# Instructions to follow
Reproduce, character for character, the part of the entries that opens with the line containing "converſatio cum Deo" and closes with the line containing "leven, is een", including both of those lines.

━━━━━ Exercise materials

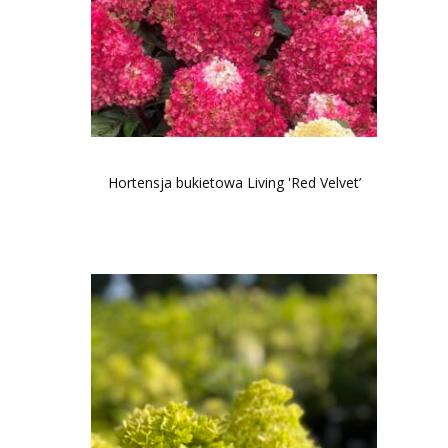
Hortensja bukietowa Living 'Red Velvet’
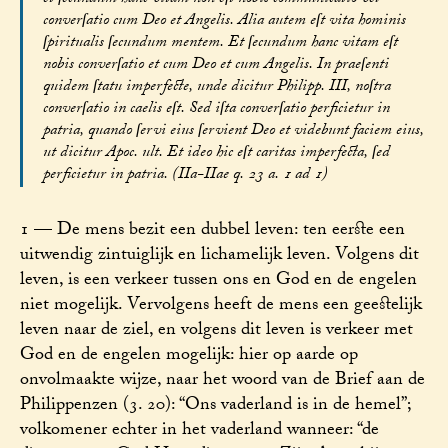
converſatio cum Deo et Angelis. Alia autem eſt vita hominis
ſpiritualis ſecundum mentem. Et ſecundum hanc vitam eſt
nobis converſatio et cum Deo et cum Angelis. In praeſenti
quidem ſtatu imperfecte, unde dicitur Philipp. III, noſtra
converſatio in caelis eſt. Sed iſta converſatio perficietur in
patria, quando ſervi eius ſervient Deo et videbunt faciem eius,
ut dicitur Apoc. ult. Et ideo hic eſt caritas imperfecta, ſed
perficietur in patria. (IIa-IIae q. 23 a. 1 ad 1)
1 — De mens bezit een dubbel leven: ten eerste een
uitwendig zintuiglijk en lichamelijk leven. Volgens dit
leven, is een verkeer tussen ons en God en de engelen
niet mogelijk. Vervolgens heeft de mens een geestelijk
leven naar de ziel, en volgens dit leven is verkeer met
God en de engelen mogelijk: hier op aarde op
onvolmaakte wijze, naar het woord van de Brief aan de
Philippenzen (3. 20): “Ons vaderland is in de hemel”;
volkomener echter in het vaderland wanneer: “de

━━━━━━━━━━
━━━━━ Exercise materials

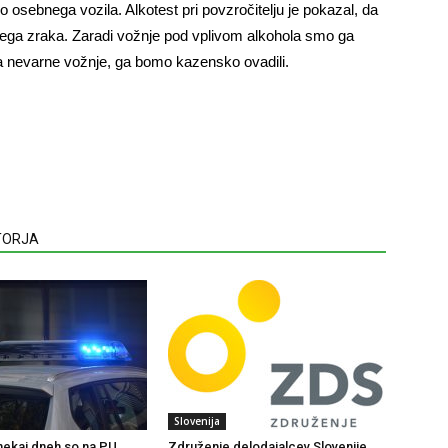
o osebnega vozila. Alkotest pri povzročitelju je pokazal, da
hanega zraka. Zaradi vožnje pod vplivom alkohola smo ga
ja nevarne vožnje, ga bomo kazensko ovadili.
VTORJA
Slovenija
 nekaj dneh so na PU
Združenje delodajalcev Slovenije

━━━━━━━━━━

# Result below
converſatio cum Deo et Angelis. Alia autem eſt vita hominis
ſpiritualis ſecundum mentem. Et ſecundum hanc vitam eſt
nobis converſatio et cum Deo et cum Angelis. In praeſenti
quidem ſtatu imperfecte, unde dicitur Philipp. III, noſtra
converſatio in caelis eſt. Sed iſta converſatio perficietur in
patria, quando ſervi eius ſervient Deo et videbunt faciem eius,
ut dicitur Apoc. ult. Et ideo hic eſt caritas imperfecta, ſed
perficietur in patria. (IIa-IIae q. 23 a. 1 ad 1)
1 — De mens bezit een dubbel leven: ten eerste een
uitwendig zintuiglijk en lichamelijk leven. Volgens dit
leven, is een verkeer tussen ons en God en de engelen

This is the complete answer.